- Flag Coat of arms
- Coordinates (Nowe): 53°38′58″N 18°43′32″E﻿ / ﻿53.64944°N 18.72556°E
- Country: Poland
- Voivodeship: Kuyavian-Pomeranian
- County: Świecie
- Seat: Nowe

Area
- • Total: 106.36 km^{2} (41.07 sq mi)

Population (2006)
- • Total: 10,745
- • Density: 101.02/km^{2} (261.65/sq mi)
- • Urban: 6,252
- • Rural: 4,493
- Website: gminanowe.pl

= Gmina Nowe =

Gmina Nowe is an urban-rural gmina (administrative district) in Świecie County, Kuyavian-Pomeranian Voivodeship, in north-central Poland. Its seat is the town of Nowe, which lies approximately 33 km north-east of Świecie and 69 km north of Toruń.

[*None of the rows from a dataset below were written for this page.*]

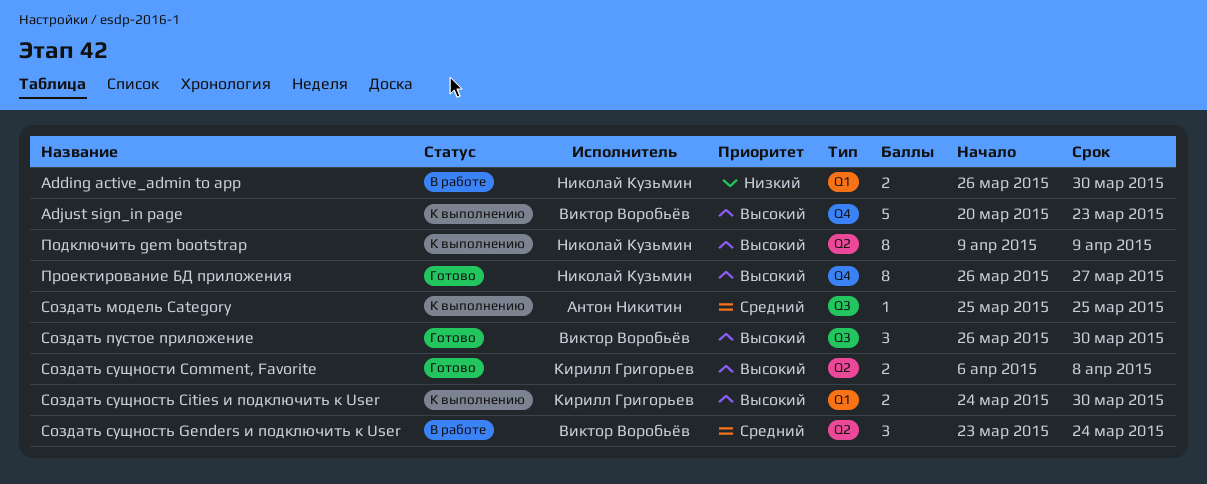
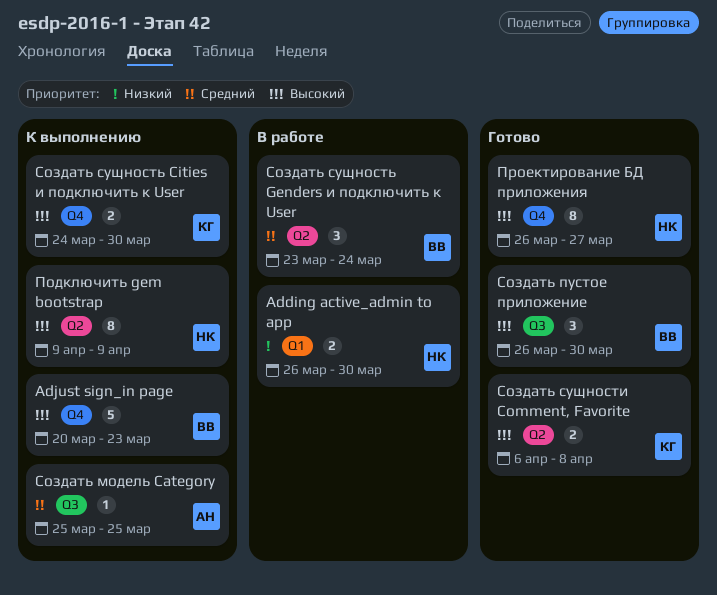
Создать сущность Cities и подключить к User, label: Q1 -> Q4

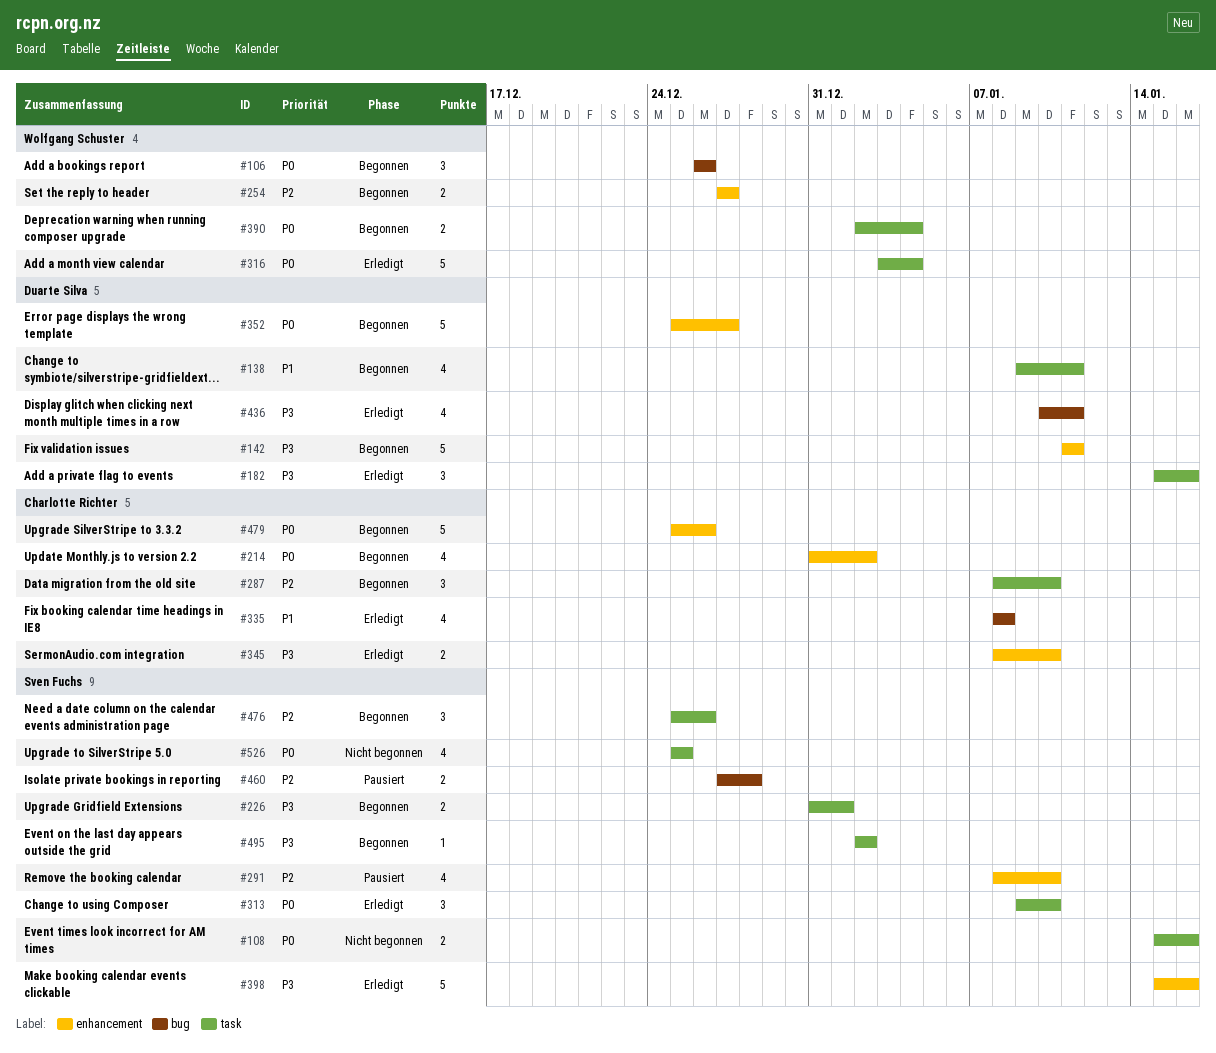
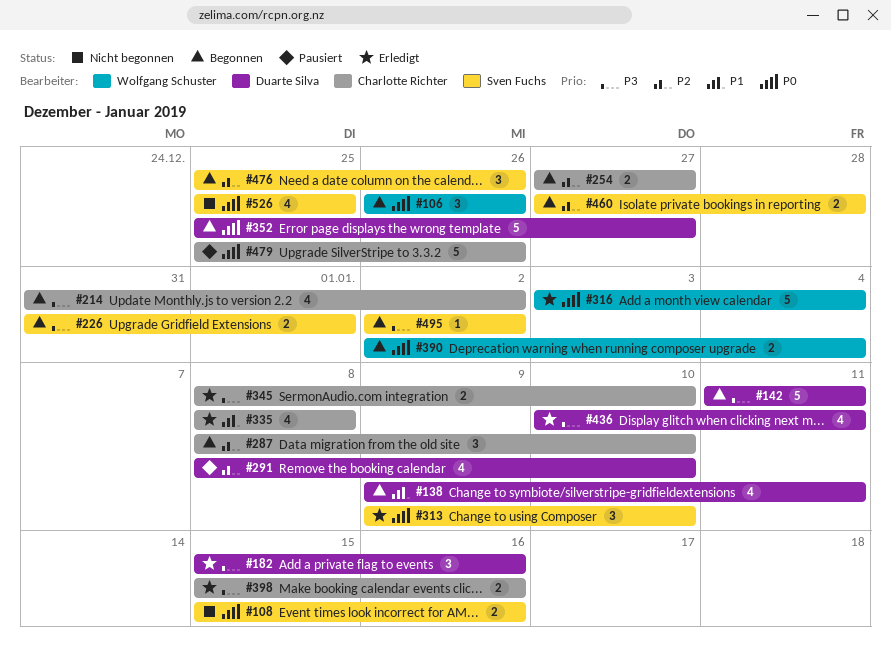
#214, priority: P0 -> P3
#254, owner: Wolfgang Schuster -> Charlotte Richter
#291, owner: Sven Fuchs -> Duarte Silva
#398, owner: Sven Fuchs -> Charlotte Richter
#398, estimate: 5 -> 2
#460, status: Pausiert -> Begonnen
#479, status: Begonnen -> Pausiert

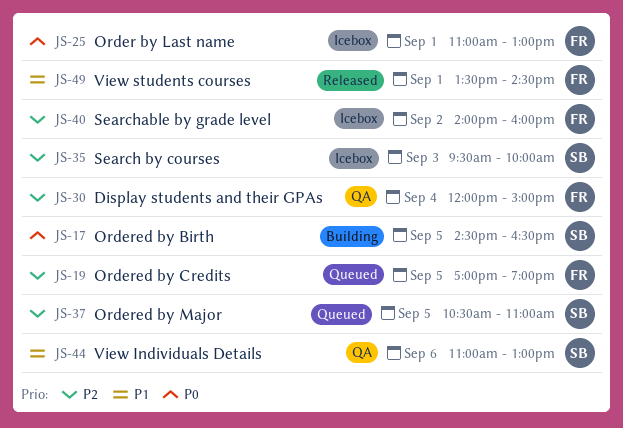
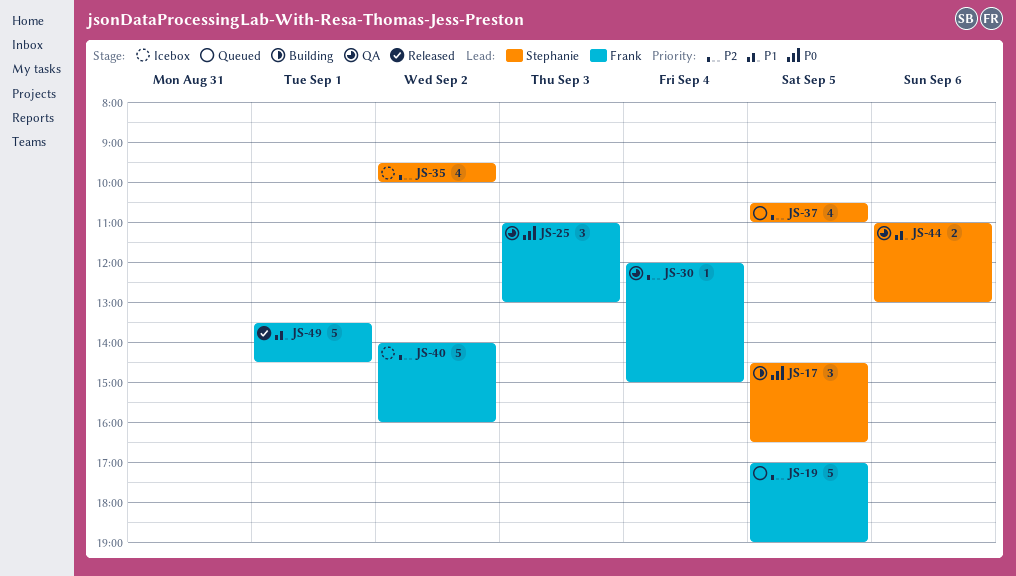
JS-25, status: Icebox -> QA
JS-25, day: Sep 1 -> Sep 3
JS-35, day: Sep 3 -> Sep 2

The gmina covers an area of 106.36 km2, and as of 2006 its total population is 10,745 (out of which the population of Nowe amounts to 6,252, and the population of the rural part of the gmina is 4,493).

==Villages==
Apart from the town of Nowe, Gmina Nowe contains the villages and settlements of Dolne Morgi, Głodowo, Kończyce, Kozielec, Milewo, Pastwiska, Piaski, Przyny, Twarda Góra, Zabijak and Zabudowania Gajewskie.

==Neighbouring gminas==
Gmina Nowe is bordered by the gminas of Dragacz, Gniew, Grudziądz, Osiek, Sadlinki, Smętowo Graniczne and Warlubie.